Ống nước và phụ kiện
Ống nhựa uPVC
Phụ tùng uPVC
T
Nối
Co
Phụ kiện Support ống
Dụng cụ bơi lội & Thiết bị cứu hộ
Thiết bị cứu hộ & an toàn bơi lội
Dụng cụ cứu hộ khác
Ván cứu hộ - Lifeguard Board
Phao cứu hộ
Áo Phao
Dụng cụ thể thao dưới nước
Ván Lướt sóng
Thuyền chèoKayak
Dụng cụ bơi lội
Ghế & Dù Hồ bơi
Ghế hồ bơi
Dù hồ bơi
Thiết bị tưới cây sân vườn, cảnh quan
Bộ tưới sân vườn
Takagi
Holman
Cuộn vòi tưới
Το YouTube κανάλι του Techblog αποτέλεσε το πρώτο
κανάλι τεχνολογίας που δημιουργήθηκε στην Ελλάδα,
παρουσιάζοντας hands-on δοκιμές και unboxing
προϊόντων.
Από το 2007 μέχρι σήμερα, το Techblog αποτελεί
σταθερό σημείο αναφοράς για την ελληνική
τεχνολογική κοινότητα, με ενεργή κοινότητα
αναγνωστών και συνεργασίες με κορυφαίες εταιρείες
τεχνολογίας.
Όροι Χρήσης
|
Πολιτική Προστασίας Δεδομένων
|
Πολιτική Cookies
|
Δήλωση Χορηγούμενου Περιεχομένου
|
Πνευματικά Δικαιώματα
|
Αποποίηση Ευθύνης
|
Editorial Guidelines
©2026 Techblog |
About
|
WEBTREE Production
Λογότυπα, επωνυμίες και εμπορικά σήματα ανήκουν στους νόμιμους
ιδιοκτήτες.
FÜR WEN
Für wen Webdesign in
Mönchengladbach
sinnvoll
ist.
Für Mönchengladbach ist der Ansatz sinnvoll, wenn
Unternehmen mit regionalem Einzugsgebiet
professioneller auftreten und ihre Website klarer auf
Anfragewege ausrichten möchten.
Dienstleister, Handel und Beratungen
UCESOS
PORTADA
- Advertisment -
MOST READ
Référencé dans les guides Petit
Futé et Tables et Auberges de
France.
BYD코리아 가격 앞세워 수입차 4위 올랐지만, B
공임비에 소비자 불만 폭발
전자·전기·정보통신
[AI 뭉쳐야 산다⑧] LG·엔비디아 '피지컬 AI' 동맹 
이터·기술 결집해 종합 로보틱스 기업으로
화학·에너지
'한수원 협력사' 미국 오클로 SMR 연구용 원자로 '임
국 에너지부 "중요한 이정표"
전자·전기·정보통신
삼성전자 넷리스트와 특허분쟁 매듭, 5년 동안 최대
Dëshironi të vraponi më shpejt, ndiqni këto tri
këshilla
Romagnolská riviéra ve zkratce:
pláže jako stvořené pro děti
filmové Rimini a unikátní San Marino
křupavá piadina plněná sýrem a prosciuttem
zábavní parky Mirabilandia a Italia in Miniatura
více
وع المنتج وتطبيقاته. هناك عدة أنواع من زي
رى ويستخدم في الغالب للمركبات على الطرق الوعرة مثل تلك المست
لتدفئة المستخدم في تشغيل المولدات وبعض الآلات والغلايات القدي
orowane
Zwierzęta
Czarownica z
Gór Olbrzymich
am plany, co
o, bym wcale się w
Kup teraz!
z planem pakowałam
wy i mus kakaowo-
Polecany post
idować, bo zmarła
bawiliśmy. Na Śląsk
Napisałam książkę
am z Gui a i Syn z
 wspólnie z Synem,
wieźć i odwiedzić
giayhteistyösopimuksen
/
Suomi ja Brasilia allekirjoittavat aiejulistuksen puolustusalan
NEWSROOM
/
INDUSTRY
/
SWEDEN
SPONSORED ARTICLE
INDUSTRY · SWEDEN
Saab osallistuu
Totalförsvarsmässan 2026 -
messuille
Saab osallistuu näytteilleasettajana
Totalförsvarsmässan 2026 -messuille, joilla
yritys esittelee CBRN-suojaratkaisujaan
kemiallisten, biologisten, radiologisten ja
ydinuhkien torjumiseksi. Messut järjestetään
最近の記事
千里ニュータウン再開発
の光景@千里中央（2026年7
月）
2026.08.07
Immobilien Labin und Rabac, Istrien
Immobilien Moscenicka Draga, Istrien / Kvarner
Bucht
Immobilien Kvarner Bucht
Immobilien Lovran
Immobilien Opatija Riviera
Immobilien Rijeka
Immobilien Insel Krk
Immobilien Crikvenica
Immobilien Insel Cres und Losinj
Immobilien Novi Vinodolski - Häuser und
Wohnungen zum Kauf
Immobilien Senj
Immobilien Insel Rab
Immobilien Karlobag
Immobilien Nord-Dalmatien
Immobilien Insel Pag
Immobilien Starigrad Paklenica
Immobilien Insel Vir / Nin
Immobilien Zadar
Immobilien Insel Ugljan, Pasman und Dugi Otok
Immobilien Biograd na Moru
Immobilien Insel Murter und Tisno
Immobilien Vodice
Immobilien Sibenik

# PROBLEM TO SOLVE:
Return, without any change, every line of the listing from its first line through the line containing "Το YouTube κανάλι", with both of those lines included.

# ANSWER SECTION:
Ống nước và phụ kiện
Ống nhựa uPVC
Phụ tùng uPVC
T
Nối
Co
Phụ kiện Support ống
Dụng cụ bơi lội & Thiết bị cứu hộ
Thiết bị cứu hộ & an toàn bơi lội
Dụng cụ cứu hộ khác
Ván cứu hộ - Lifeguard Board
Phao cứu hộ
Áo Phao
Dụng cụ thể thao dưới nước
Ván Lướt sóng
Thuyền chèoKayak
Dụng cụ bơi lội
Ghế & Dù Hồ bơi
Ghế hồ bơi
Dù hồ bơi
Thiết bị tưới cây sân vườn, cảnh quan
Bộ tưới sân vườn
Takagi
Holman
Cuộn vòi tưới
Το YouTube κανάλι του Techblog αποτέλεσε το πρώτο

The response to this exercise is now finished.